Lam’s comments come as protest organizers called on supporters to return to the airport Tuesday, for what would be the fifth consecutive day of demonstrations at the aviation hub.
“We stayed here overnight because we want to show people it’s safe in the airport,” said one 23-year-old protester, Tuesday, one of around 30 demonstrators who had stayed in the arrivals hall overnight.
“We are expecting more people to join in in the afternoon and with enough people, we hope to paralyze the airport once again like we did yesterday,” added the protester, who would only give his first name, Pang.
World transport hub grounded
Last year, Hong Kong’s airport handled 74.7 million passengers
— an average of about 205,000 per day. But on Monday, the airport was brought to a standstill as protesters occupied parts of the airport.

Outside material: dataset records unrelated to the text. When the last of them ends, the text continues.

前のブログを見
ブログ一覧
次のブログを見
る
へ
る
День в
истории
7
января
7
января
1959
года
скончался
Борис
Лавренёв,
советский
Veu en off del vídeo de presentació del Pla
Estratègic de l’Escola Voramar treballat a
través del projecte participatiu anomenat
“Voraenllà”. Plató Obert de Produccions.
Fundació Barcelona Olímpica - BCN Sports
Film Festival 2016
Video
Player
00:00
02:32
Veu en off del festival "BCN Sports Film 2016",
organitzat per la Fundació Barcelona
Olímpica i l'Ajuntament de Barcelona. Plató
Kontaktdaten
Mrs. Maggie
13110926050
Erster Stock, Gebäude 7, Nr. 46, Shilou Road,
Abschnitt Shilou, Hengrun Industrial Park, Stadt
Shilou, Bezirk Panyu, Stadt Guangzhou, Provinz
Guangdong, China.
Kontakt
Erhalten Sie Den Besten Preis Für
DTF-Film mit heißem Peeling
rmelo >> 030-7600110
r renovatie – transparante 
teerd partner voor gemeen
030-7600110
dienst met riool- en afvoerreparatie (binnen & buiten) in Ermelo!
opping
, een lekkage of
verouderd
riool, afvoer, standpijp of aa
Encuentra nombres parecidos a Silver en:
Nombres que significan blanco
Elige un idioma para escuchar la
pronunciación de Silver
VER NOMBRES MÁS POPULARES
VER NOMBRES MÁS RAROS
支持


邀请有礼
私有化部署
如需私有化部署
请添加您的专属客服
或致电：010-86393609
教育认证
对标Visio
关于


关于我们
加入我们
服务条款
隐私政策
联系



Confused tourists were left unsure of what was happening as shops, restaurants and check-in counters closed. Trains and buses heading into the city were packed with people, and the one available information desk was helmed by frazzled looking staff.
Some travelers were pragmatic about the delays. Hayden Smyth, a tourist from Australia, said it was a “bit of a different welcome than I’m used to.”
But others were frustrated by the cancellations. “We love Hong Kong but it does change our whole perspective,” said Australian Kim Macaranas, whose flight was canceled Monday. “I understand the protests but this is not helping tourism.”
On Tuesday morning, disagreements broke out at the airport. Two men — one of whom was wearing a cap emblazoned with a Chinese flag — were seen arguing with protesters in the arrivals hall, before being ushered away by security as protesters cheered. Another passenger — who appeared to be from mainland China — told protesters that they were causing inconvenience for others.